Lily Garafulic Yankovic (May 14, 1914 – March 15, 2012) was a Chilean sculptor, a member of the Generation of 40 (Generación del 40) artists, and museum director. Garafulic was a recipient of a Guggenheim Fellowship in New York City in 1944.

==Career==
Lily Garafulic began attending the School of Fine Arts at the University of Chile in 1934, where she studied under the sculptor Lorenzo Domínguez. In 1944, she was awarded a Guggenheim Fellowship to New York City, where she studied at the New School of Social Research (now called The New School) and worked with the engraver and printmaker Stanley William Hayter at Atelier 17.

Garafulic was primarily a sculptor, working with marble, wood, bronze, and terra cotta. She also created many works on paper. Among Garafulic's most noted works are statues of sixteen prophets placed on the top of Lourdes Basilica in Santiago, Chile.

She was a member of the Generation of 40 (Generación del 40) artists, which included other Chilean sculptors, including Marta Colvin.

Garafulic became a professor of sculpture at the University of Chile in 1951. Her students included Sergio Badilla Castillo and Raúl Valdivieso. She became a professor emerita at the University of Chile in 1997. She also served as the director of the Chilean National Museum of Fine Arts from 1973 until 1977.

She received the Premio Nacional de Artes Plásticas award in 1995. A centennial exhibit celebrating her work was displayed at the Chilean Embassy in Washington DC in 2014. A documentary titled "Lily Garafulic: In Her Words" was made about her life by her niece, Gloria Garafulich-Grabois. The documentary premiered in 2014.

## [Record set]
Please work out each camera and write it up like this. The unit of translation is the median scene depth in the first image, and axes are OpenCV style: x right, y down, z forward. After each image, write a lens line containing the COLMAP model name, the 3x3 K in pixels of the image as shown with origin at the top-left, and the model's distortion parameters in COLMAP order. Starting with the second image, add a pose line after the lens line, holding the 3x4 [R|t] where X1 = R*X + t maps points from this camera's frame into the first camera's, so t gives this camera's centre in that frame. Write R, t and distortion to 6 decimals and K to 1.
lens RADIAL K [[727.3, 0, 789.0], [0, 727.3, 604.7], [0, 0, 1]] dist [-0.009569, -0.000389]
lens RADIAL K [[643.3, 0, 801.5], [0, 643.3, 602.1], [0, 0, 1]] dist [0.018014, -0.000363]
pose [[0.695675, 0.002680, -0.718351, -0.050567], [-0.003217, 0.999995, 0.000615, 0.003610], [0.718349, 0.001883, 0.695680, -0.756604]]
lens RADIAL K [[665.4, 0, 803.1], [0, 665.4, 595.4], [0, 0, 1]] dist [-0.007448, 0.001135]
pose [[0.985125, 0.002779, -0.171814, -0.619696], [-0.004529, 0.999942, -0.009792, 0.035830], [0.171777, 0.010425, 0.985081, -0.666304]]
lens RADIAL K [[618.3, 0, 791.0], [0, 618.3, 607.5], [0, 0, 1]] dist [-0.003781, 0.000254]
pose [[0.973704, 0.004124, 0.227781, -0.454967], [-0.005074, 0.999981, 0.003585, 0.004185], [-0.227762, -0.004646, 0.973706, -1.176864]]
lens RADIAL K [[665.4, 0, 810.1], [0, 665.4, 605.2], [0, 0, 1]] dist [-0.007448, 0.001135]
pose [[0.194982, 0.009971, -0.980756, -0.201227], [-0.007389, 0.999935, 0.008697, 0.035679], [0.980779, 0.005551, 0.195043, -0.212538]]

## [Problem A]
Reproduce verbatim the section of the text on Lily Garafulic that opens with the words "Lily Garafulic Yankovic" and closes with "at Atelier 17.".
## [Problem B]
According to the text on Lily Garafulic, in what year did she receive the Premio Nacional de Artes Plásticas award?

## [Task response A]
Lily Garafulic Yankovic (May 14, 1914 – March 15, 2012) was a Chilean sculptor, a member of the Generation of 40 (Generación del 40) artists, and museum director. Garafulic was a recipient of a Guggenheim Fellowship in New York City in 1944.

==Career==
Lily Garafulic began attending the School of Fine Arts at the University of Chile in 1934, where she studied under the sculptor Lorenzo Domínguez. In 1944, she was awarded a Guggenheim Fellowship to New York City, where she studied at the New School of Social Research (now called The New School) and worked with the engraver and printmaker Stanley William Hayter at Atelier 17.

## [Task response B]
1995